14 Spring, 511
Victor heard the sound of an unfamiliar rustle. He frowned and fidgeted, but did not awaken immediately. The aging night was not yet dead; the need to investigate was hardly greater than his desire for sleep.
His sloth would prove a greater evil than he could ever anticipate.
Suddenly he felt a small weight fall onto the whole of his body, not quite a discomfort but still enough to inspire him to open his eyes. What he saw in front of him was difficult to determine at first, what with the blinding night and the stupor of rousing to distract him. The next instant revealed to him what he could not see: the rush of multiple footsteps on the brittle leaves of the forest floor, the laughing murmur of an accomplished team... and the sensation of hard net-ropes lifting him from the ground.
“What is happening?” He cried out at the voices, but he thought he knew. He had been told stories of slave-catchers, had even played as one with his childhood friends. “Where... what are you doing? My family is rich—you cannot do this!”
But it was futile. They carried him along as if they could not hear him, and for some reason he could not move; no matter how much he strained his muscles, his limbs were limp. Only his lips retained their freedom, and yet they were of no use.
He felt himself tossed onto a wooden floor. Many people stood around him, shaking in mutual fear, but he could not stand, could not move. The floor began to jostle them all. It was a wagon, headed away from his city, his home. Then there was the glint of a dagger in the moonlight, and a sharp pain on his face...

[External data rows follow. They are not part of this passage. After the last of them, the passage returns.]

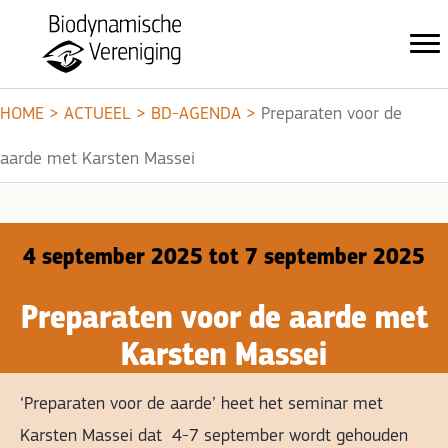
HOME
>
ACTUEEL
>
BD-AGENDA
>
Preparaten voor de
aarde met Karsten Massei
4 september 2025 tot 7 september 2025
Preparaten voor de aarde met
Karsten Massei
‘Preparaten voor de aarde’ heet het seminar met
Karsten Massei dat 4-7 september wordt gehouden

Victor actually awoke to the bright noontime sun shining down on him, and a bold blackbird pecking at the salty sweat on his cheek. He had fallen asleep earlier that morning in the shingled valley between two roofs in a small housing district not too far from the Merchant’s Ring. A line of the bird’s brothers sat on the houses’ edge. When he sat up with a groan, all of them stirred up and with a great deal of flapping rose into the air, leaving the human with his thoughts.

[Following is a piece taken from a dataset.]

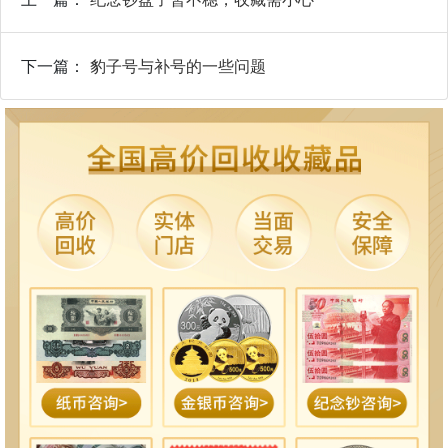
下一篇：
豹子号与补号的一些问题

Far from the vexation he should have felt upon emerging from such a terrible series of events, a smile grew over his expression. He had been planning to leave his home for a while, and had never any doubts about the decision. He did not interpret this subconscious message as a warning of his weaknesses. He thought the whole idea a glorious challenge, a beautiful adventure. Moreover, this dream was one of the only moments of his life in which he felt fear, real fear. An almost masochistic glee overwhelmed him. He stood.